▶ _Work required_
Say how many lines of the listing below include "pixels". Write only that number.

▶ _Recorded data_
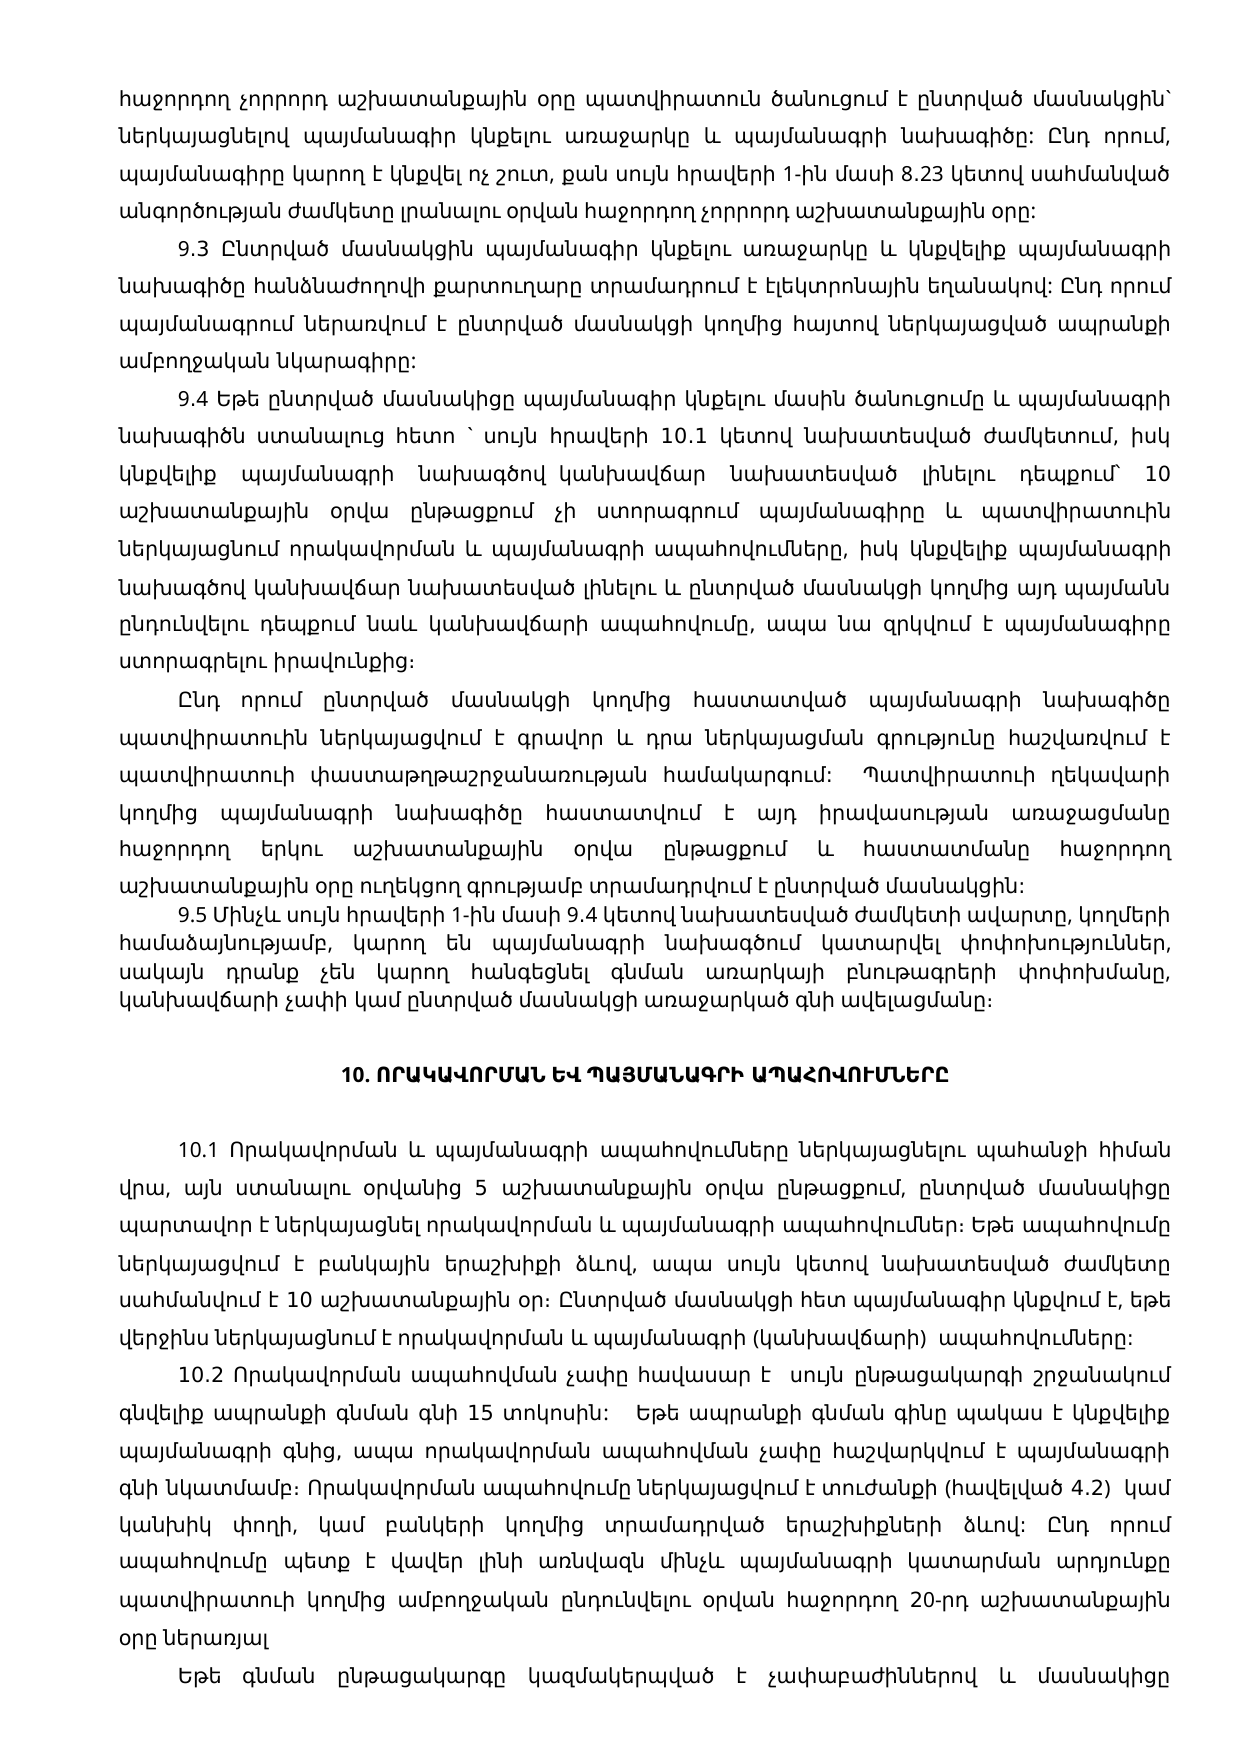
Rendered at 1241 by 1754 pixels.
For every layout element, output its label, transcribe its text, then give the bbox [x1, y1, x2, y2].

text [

* * *

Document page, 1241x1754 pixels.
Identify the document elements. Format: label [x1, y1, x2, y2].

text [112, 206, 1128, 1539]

▶ _Task response_
2